Los niños se acomodaban en sus sillas, las miradas fijas en mí con curiosidad, porque les había pedido una tarea “rara”: formular una pregunta filosófica. La semana anterior habíamos llegado entre todos a una definición de estas preguntas y la habíamos anotado en el pizarrón. Convinimos en que son cuestionamientos cuya solución “no está en Google” (¡Pensar que Kant no entendería de qué hablamos!), que tienen varias respuestas posibles y que casi siempre son acerca de cosas importantes para mi vida, que me preocupan o sobre las que tengo que tomar alguna decisión. Habían formulado algunas, con orientación, en el entorno de esa clase.
+-------+
Instrucciones:
(1) Reescribe en forma de lista el párrafo del relato sobre la clase de filosofía que empieza con «Los niños se acomodaban», conservando sus datos principales.
(2) Prosigue el relato sobre la clase de filosofía a partir de su última oración.
Las filas no hacen falta para resolver ninguna tarea.
+-------+
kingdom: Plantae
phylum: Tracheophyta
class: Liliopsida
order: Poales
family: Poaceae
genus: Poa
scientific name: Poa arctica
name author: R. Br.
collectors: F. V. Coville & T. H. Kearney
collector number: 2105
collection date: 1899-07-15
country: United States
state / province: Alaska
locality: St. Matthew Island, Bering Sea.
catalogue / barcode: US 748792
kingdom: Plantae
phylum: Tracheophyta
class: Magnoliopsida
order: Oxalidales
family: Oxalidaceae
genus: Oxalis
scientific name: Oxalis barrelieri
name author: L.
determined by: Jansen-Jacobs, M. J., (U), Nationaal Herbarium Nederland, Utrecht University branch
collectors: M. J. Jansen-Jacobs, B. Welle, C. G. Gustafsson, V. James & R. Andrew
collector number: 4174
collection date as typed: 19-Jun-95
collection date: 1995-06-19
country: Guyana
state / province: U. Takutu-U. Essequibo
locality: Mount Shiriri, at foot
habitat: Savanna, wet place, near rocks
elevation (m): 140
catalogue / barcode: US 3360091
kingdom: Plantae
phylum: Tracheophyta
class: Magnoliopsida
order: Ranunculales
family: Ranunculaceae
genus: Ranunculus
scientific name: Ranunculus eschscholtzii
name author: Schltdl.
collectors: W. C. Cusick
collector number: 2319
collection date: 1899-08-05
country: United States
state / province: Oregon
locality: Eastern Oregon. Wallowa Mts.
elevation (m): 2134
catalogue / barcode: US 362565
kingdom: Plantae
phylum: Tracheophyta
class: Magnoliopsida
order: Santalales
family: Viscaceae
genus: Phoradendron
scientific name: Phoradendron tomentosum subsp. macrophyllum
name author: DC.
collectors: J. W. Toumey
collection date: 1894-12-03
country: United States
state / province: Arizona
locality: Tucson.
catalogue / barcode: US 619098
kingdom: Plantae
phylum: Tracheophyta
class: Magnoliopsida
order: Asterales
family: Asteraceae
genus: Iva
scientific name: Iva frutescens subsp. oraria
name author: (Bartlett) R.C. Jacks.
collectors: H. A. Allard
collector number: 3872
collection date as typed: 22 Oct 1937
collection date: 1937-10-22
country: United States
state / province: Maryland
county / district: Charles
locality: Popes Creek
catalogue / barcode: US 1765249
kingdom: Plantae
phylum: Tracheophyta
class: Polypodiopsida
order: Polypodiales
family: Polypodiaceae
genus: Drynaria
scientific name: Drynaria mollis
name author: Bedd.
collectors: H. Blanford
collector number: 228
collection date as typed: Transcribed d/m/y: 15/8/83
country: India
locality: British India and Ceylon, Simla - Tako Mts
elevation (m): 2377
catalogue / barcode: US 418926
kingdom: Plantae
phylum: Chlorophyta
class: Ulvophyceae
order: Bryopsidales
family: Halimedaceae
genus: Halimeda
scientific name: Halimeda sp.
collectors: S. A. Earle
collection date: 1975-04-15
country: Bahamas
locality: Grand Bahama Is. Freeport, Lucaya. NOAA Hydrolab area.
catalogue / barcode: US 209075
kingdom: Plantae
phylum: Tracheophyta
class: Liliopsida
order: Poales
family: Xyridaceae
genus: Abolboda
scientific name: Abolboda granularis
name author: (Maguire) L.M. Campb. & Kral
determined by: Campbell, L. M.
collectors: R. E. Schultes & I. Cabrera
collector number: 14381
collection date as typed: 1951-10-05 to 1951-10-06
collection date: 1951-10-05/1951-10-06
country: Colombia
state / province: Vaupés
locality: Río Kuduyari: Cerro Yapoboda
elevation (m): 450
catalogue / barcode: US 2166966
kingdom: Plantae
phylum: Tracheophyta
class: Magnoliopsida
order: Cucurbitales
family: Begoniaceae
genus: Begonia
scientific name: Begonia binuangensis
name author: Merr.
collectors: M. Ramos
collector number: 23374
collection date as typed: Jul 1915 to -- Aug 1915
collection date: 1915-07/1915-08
+-------+
Resultados esperados:
(1)
- Los niños esperaban con curiosidad una tarea «rara»: formular una pregunta filosófica.
- La semana anterior, entre todos, habían definido estas preguntas y habían anotado la definición en el pizarrón.
- Acordaron que la solución de estas preguntas no está en Google, que tienen varias respuestas posibles y que casi siempre tratan de cosas importantes para la propia vida, que preocupan o sobre las que hay que tomar alguna decisión.
- Con orientación, ya habían formulado algunas en el entorno de esa clase.

(2)
Una niña dijo, por ejemplo, en aquella oportunidad, que la pregunta “¿Qué significa esta palabra?” podía ser filosófica porque su mamá y su papá muchas veces respondían cosas diferentes. Pero varias voces en el grupo se alzaron diciendo que no, porque si los padres no se ponen de acuerdo, para eso está el diccionario. Entonces yo les dije: “¿Y la pregunta sobre qué es el amor? ¿El diccionario me ayuda a contestarla?”. Se impuso un momentáneo silencio, antes de que comenzaran a balbucear respuestas desordenadas, para finalmente quedarnos sin ninguna. “Esa sí es una pregunta filosófica”, murmuró una niña, con los ojos brillantes de revelación.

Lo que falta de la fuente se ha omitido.